EXPERTISE
Does the website show that you are an expert in your field?
It is as simple as that. Now, some websites, including businesses, industry spokesmen and brands, need to show expertise in their field. This is to ensure that consumers interact, hire and purchase from them versus a competitor. These websites will showcase their knowledge at every point. Usually, accreditations, qualifications and possibly awards are openly displayed wherever possible. Case studies and content creation also go towards ticking the E box; even the team page with individuals and their qualifications or experience can help.
There are other websites where the owners may be knowledgeable on a topic or even fan-based. These sites include bloggers and magazine-type sites where the E in E-A-T is not as easy to come by because of the angle they are coming from.
This isn’t a bad thing.
It just means if I am looking for “how to polish a dent out of my car”, it is more likely a video on YouTube from a reputable car manufacturer or sales website:
Will come up over a blog of a car enthusiast. Unless that enthusiast has 50 years of experience in the field and has shown this to their readers and the search engine bots. But that is another conversation.
AUTHORITY
When people turn to search engines, they’re looking for the best person to give them an answer that they can trust.
This means not only do you have to showcase your knowledge, but you also need to back it up and give a face to it.
To give more authority to what you are saying, you need to show the expert behind it and not leave the author as admin or Team [COMPANY NAME]. Google is building profiles of individuals as they crawl the net, so they want to obtain everything you put out online to determine if you are an authoritative source.
This element can take you beyond your website.

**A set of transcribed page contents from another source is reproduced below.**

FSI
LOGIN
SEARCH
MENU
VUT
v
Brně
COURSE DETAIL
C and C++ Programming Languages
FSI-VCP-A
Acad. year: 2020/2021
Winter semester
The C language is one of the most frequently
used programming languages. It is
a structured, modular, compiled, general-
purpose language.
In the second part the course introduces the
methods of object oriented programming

What other public channels do you and your employees have? Do you all speak with authority about the topics you would be expected to write about across the WWW? Do they all marry up from LinkedIn to Twitter, articles in the online press, or your blog?

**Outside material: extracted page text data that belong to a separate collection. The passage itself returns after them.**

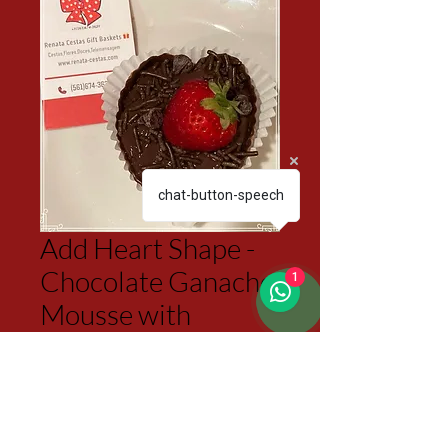
chat-button-speech
Add Heart Shape -
Chocolate Ganache
1
Mousse with
Strawberry
Price
$6.50
Excluding Sales Tax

Personal reviews, mentions and credentials here are also factors in determining authority.
For example, in a legal firm, you will have several lawyers and solicitors, all with their own fields of expertise. Showing who these people are and then adding their content to the site within their specific area nurtures the websites and individuals’ authority ranking.
TRUST
This element covers everything from:
- The security of your site
- Whether you are easy to get in touch with
- Can we see the whites of your eyes
- What are others saying about you
- Who you work with and endorses you
Trust lives and dies by whether you are not only practising what you preach but whether you are keeping your website visitors safe when they do discover you.
Trust is particularly important for eCommerce sites that are asking for personal and payment data from their customers.
Google will be looking for:
- An SSL certificate with no mixed content
- Evidence you are trying to keep your customers safe with well-known and trusted payment gateways, plugins etc
- Contact numbers and emails not only on a contact page but at readily accessible places throughout the site
- Clear product information, pricing with descriptions and images to help your customers make an informed choice
- No claims that are not backed up by science, case studies, testimonials (from real people) etc
- A smooth user journey without any overzealous pop-ups
These principals cross over in many areas, so you can’t just focus on one area. For each new page, post, product and more, you have to look at the E-A-T principle as a whole.